▼

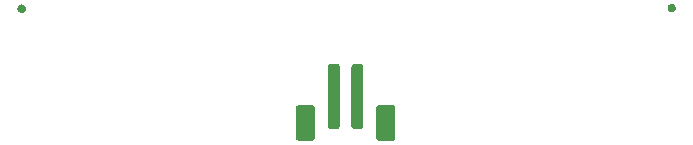
<source format=gbr>
G04 #@! TF.GenerationSoftware,KiCad,Pcbnew,(5.1.5)-3*
G04 #@! TF.CreationDate,2021-10-24T21:58:03+02:00*
G04 #@! TF.ProjectId,seg1,73656731-2e6b-4696-9361-645f70636258,1*
G04 #@! TF.SameCoordinates,Original*
G04 #@! TF.FileFunction,Soldermask,Bot*
G04 #@! TF.FilePolarity,Negative*
%FSLAX46Y46*%
G04 Gerber Fmt 4.6, Leading zero omitted, Abs format (unit mm)*
G04 Created by KiCad (PCBNEW (5.1.5)-3) date 2021-10-24 21:58:03*
%MOMM*%
%LPD*%
G04 APERTURE LIST*
%ADD10C,0.152400*%
G04 APERTURE END LIST*
D10*
G36*
X144526834Y-88154374D02*
G01*
X144567139Y-88166599D01*
X144604275Y-88186449D01*
X144636832Y-88213168D01*
X144663551Y-88245725D01*
X144683401Y-88282861D01*
X144695626Y-88323166D01*
X144700000Y-88367568D01*
X144700000Y-90932432D01*
X144695626Y-90976834D01*
X144683401Y-91017139D01*
X144663551Y-91054275D01*
X144636832Y-91086832D01*
X144604275Y-91113551D01*
X144567139Y-91133401D01*
X144526834Y-91145626D01*
X144482432Y-91150000D01*
X143317568Y-91150000D01*
X143273166Y-91145626D01*
X143232861Y-91133401D01*
X143195725Y-91113551D01*
X143163168Y-91086832D01*
X143136449Y-91054275D01*
X143116599Y-91017139D01*
X143104374Y-90976834D01*
X143100000Y-90932432D01*
X143100000Y-88367568D01*
X143104374Y-88323166D01*
X143116599Y-88282861D01*
X143136449Y-88245725D01*
X143163168Y-88213168D01*
X143195725Y-88186449D01*
X143232861Y-88166599D01*
X143273166Y-88154374D01*
X143317568Y-88150000D01*
X144482432Y-88150000D01*
X144526834Y-88154374D01*
G37*
G36*
X137726834Y-88154374D02*
G01*
X137767139Y-88166599D01*
X137804275Y-88186449D01*
X137836832Y-88213168D01*
X137863551Y-88245725D01*
X137883401Y-88282861D01*
X137895626Y-88323166D01*
X137900000Y-88367568D01*
X137900000Y-90932432D01*
X137895626Y-90976834D01*
X137883401Y-91017139D01*
X137863551Y-91054275D01*
X137836832Y-91086832D01*
X137804275Y-91113551D01*
X137767139Y-91133401D01*
X137726834Y-91145626D01*
X137682432Y-91150000D01*
X136517568Y-91150000D01*
X136473166Y-91145626D01*
X136432861Y-91133401D01*
X136395725Y-91113551D01*
X136363168Y-91086832D01*
X136336449Y-91054275D01*
X136316599Y-91017139D01*
X136304374Y-90976834D01*
X136300000Y-90932432D01*
X136300000Y-88367568D01*
X136304374Y-88323166D01*
X136316599Y-88282861D01*
X136336449Y-88245725D01*
X136363168Y-88213168D01*
X136395725Y-88186449D01*
X136432861Y-88166599D01*
X136473166Y-88154374D01*
X136517568Y-88150000D01*
X137682432Y-88150000D01*
X137726834Y-88154374D01*
G37*
G36*
X141819166Y-84654556D02*
G01*
X141861258Y-84667325D01*
X141900043Y-84688056D01*
X141934043Y-84715957D01*
X141961944Y-84749957D01*
X141982675Y-84788742D01*
X141995444Y-84830834D01*
X142000000Y-84877092D01*
X142000000Y-89922908D01*
X141995444Y-89969166D01*
X141982675Y-90011258D01*
X141961944Y-90050043D01*
X141934043Y-90084043D01*
X141900043Y-90111944D01*
X141861258Y-90132675D01*
X141819166Y-90145444D01*
X141772908Y-90150000D01*
X141227092Y-90150000D01*
X141180834Y-90145444D01*
X141138742Y-90132675D01*
X141099957Y-90111944D01*
X141065957Y-90084043D01*
X141038056Y-90050043D01*
X141017325Y-90011258D01*
X141004556Y-89969166D01*
X141000000Y-89922908D01*
X141000000Y-84877092D01*
X141004556Y-84830834D01*
X141017325Y-84788742D01*
X141038056Y-84749957D01*
X141065957Y-84715957D01*
X141099957Y-84688056D01*
X141138742Y-84667325D01*
X141180834Y-84654556D01*
X141227092Y-84650000D01*
X141772908Y-84650000D01*
X141819166Y-84654556D01*
G37*
G36*
X139819166Y-84654556D02*
G01*
X139861258Y-84667325D01*
X139900043Y-84688056D01*
X139934043Y-84715957D01*
X139961944Y-84749957D01*
X139982675Y-84788742D01*
X139995444Y-84830834D01*
X140000000Y-84877092D01*
X140000000Y-89922908D01*
X139995444Y-89969166D01*
X139982675Y-90011258D01*
X139961944Y-90050043D01*
X139934043Y-90084043D01*
X139900043Y-90111944D01*
X139861258Y-90132675D01*
X139819166Y-90145444D01*
X139772908Y-90150000D01*
X139227092Y-90150000D01*
X139180834Y-90145444D01*
X139138742Y-90132675D01*
X139099957Y-90111944D01*
X139065957Y-90084043D01*
X139038056Y-90050043D01*
X139017325Y-90011258D01*
X139004556Y-89969166D01*
X139000000Y-89922908D01*
X139000000Y-84877092D01*
X139004556Y-84830834D01*
X139017325Y-84788742D01*
X139038056Y-84749957D01*
X139065957Y-84715957D01*
X139099957Y-84688056D01*
X139138742Y-84667325D01*
X139180834Y-84654556D01*
X139227092Y-84650000D01*
X139772908Y-84650000D01*
X139819166Y-84654556D01*
G37*
G36*
X113165957Y-79637165D02*
G01*
X113229653Y-79663549D01*
X113286978Y-79701852D01*
X113335729Y-79750603D01*
X113374032Y-79807928D01*
X113400416Y-79871624D01*
X113413866Y-79939243D01*
X113413866Y-80008187D01*
X113400416Y-80075806D01*
X113374032Y-80139502D01*
X113335729Y-80196827D01*
X113286978Y-80245578D01*
X113229653Y-80283881D01*
X113165957Y-80310265D01*
X113098338Y-80323715D01*
X113029394Y-80323715D01*
X112961775Y-80310265D01*
X112898079Y-80283881D01*
X112840754Y-80245578D01*
X112792003Y-80196827D01*
X112753700Y-80139502D01*
X112727316Y-80075806D01*
X112713866Y-80008187D01*
X112713866Y-79939243D01*
X112727316Y-79871624D01*
X112753700Y-79807928D01*
X112792003Y-79750603D01*
X112840754Y-79701852D01*
X112898079Y-79663549D01*
X112961775Y-79637165D01*
X113029394Y-79623715D01*
X113098338Y-79623715D01*
X113165957Y-79637165D01*
G37*
G36*
X168207193Y-79589887D02*
G01*
X168270889Y-79616271D01*
X168328214Y-79654574D01*
X168376965Y-79703325D01*
X168415268Y-79760650D01*
X168441652Y-79824346D01*
X168455102Y-79891965D01*
X168455102Y-79960909D01*
X168441652Y-80028528D01*
X168415268Y-80092224D01*
X168376965Y-80149549D01*
X168328214Y-80198300D01*
X168270889Y-80236603D01*
X168207193Y-80262987D01*
X168139574Y-80276437D01*
X168070630Y-80276437D01*
X168003011Y-80262987D01*
X167939315Y-80236603D01*
X167881990Y-80198300D01*
X167833239Y-80149549D01*
X167794936Y-80092224D01*
X167768552Y-80028528D01*
X167755102Y-79960909D01*
X167755102Y-79891965D01*
X167768552Y-79824346D01*
X167794936Y-79760650D01*
X167833239Y-79703325D01*
X167881990Y-79654574D01*
X167939315Y-79616271D01*
X168003011Y-79589887D01*
X168070630Y-79576437D01*
X168139574Y-79576437D01*
X168207193Y-79589887D01*
G37*
M02*

</source>
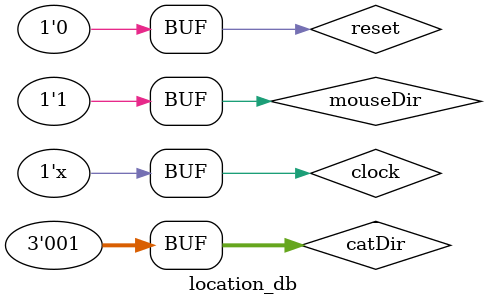
<source format=v>
`timescale 1ns / 1ps


module location_db;

	// Inputs

	reg [2:0] catDir;
	reg clock;
	reg reset;

	// Outputs
	wire [3:0] CatX;
	wire [3:0] CatY;
	wire [3:0] MouseX;
	wire [3:0] MouseY;
	wire [3:0] GoalX;
	wire [3:0] GoalY;
	wire GameOver;
	wire [13:0] Score;

	// Instantiate the Unit Under Test (UUT)
	Location uut (
		.mouseDir(mouseDir), 
		.catDir(catDir), 
		.clock(clock), 
		.reset(reset), 
		.CatX(CatX), 
		.CatY(CatY), 
		.MouseX(MouseX), 
		.MouseY(MouseY), 
		.GoalX(GoalX), 
		.GoalY(GoalY), 
		.Goal2X(Goal2X), 
		.Goal2Y(Goal2Y), 
		.GameOver(GameOver), 
		.Score(Score)
	);

	initial begin
		// Initialize Inputs
		mouseDir = 0;
		catDir = 0;
		clock = 0;
		reset = 0;

		// Wait 100 ns for global reset to finish
		#100;
		reset = 1;
		#100
		reset = 0;
		mouseDir = 1;
		catDir = 1;
		
      
		
		// Add stimulus here

	end
      
always #5 clock = ~clock;
endmodule


</source>
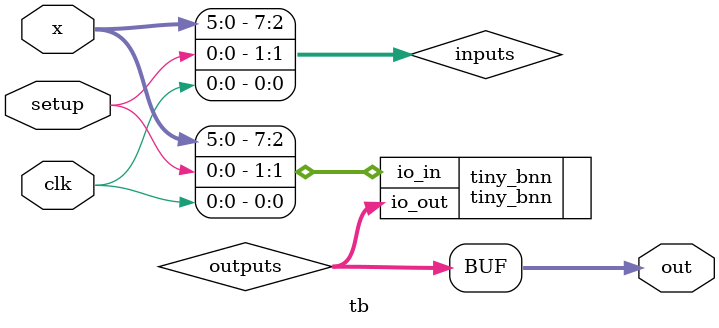
<source format=v>
`default_nettype none
`timescale 1ns/1ps

/*
this testbench just instantiates the module and makes some convenient wires
that can be driven / tested by the cocotb test.py
*/

module tb (
    // testbench is controlled by test.py
    input clk,
    input setup,
    input wire [7:0] x,
    output wire [7:0] out
   );

    // this part dumps the trace to a vcd file that can be viewed with GTKWave
    initial begin
        $dumpfile ("tb.vcd");
        $dumpvars (0, tb);
        #1;
    end

    // wire up the inputs and outputs
    wire [7:0] inputs = {x[5:0], setup, clk}; //{6'b0, rst, clk};
    wire [7:0] outputs;
    assign out = outputs;


    tiny_bnn tiny_bnn(
        `ifdef GL_TEST
            .vccd1( 1'b1),
            .vssd1( 1'b0),
        `endif
        .io_in  (inputs),
        .io_out (outputs)
        );

    // instantiate the DUT
    // seven_segment_seconds seven_segment_seconds(
    //     `ifdef GL_TEST
    //         .vccd1( 1'b1),
    //         .vssd1( 1'b0),
    //     `endif
    //     .io_in  (inputs),
    //     .io_out (outputs)
    //     );

endmodule

</source>
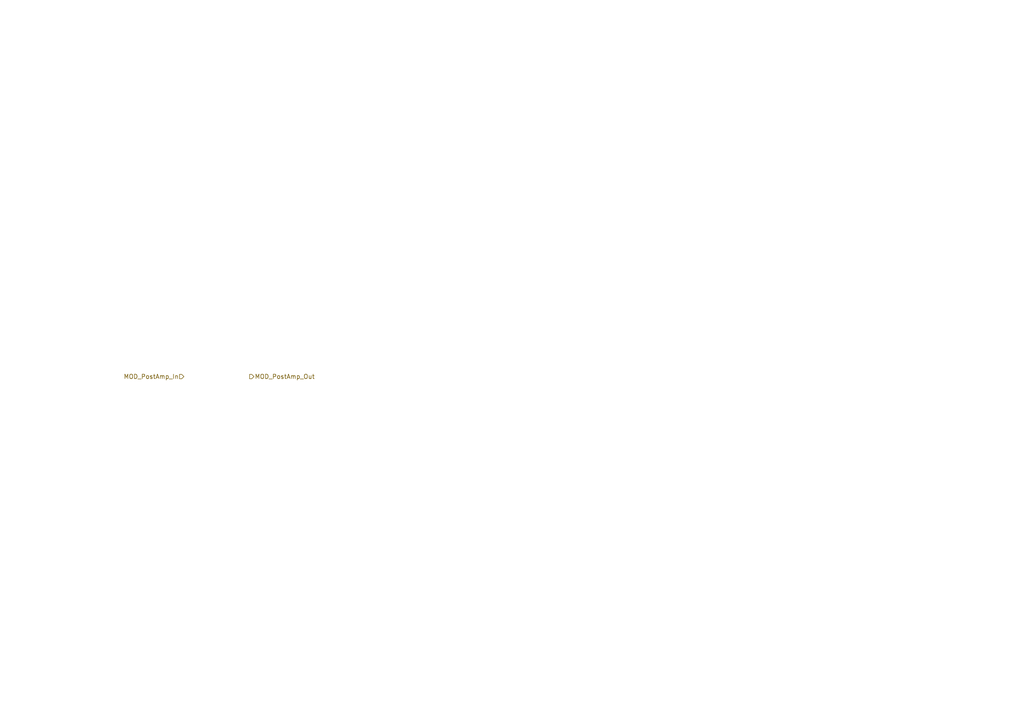
<source format=kicad_sch>
(kicad_sch (version 20230121) (generator eeschema)

  (uuid 3bae7731-12a6-4aef-99ba-bb0ee01d8b6d)

  (paper "A4")

  


  (hierarchical_label "MOD_PostAmp_In" (shape input) (at 53.34 109.22 180) (fields_autoplaced)
    (effects (font (size 1.27 1.27)) (justify right))
    (uuid 238a1b98-7677-4e01-9095-6b96a9f5dc46)
  )
  (hierarchical_label "MOD_PostAmp_Out" (shape output) (at 72.39 109.22 0) (fields_autoplaced)
    (effects (font (size 1.27 1.27)) (justify left))
    (uuid 5a61d16d-a5e5-4f4b-9e2f-12bebc6ae1e5)
  )
)

</source>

▲

## Task goal
In the records above, locate every line with the string "shape" and copy it.

## Response below
  (hierarchical_label "MOD_PostAmp_In" (shape input) (at 53.34 109.22 180) (fields_autoplaced)
  (hierarchical_label "MOD_PostAmp_Out" (shape output) (at 72.39 109.22 0) (fields_autoplaced)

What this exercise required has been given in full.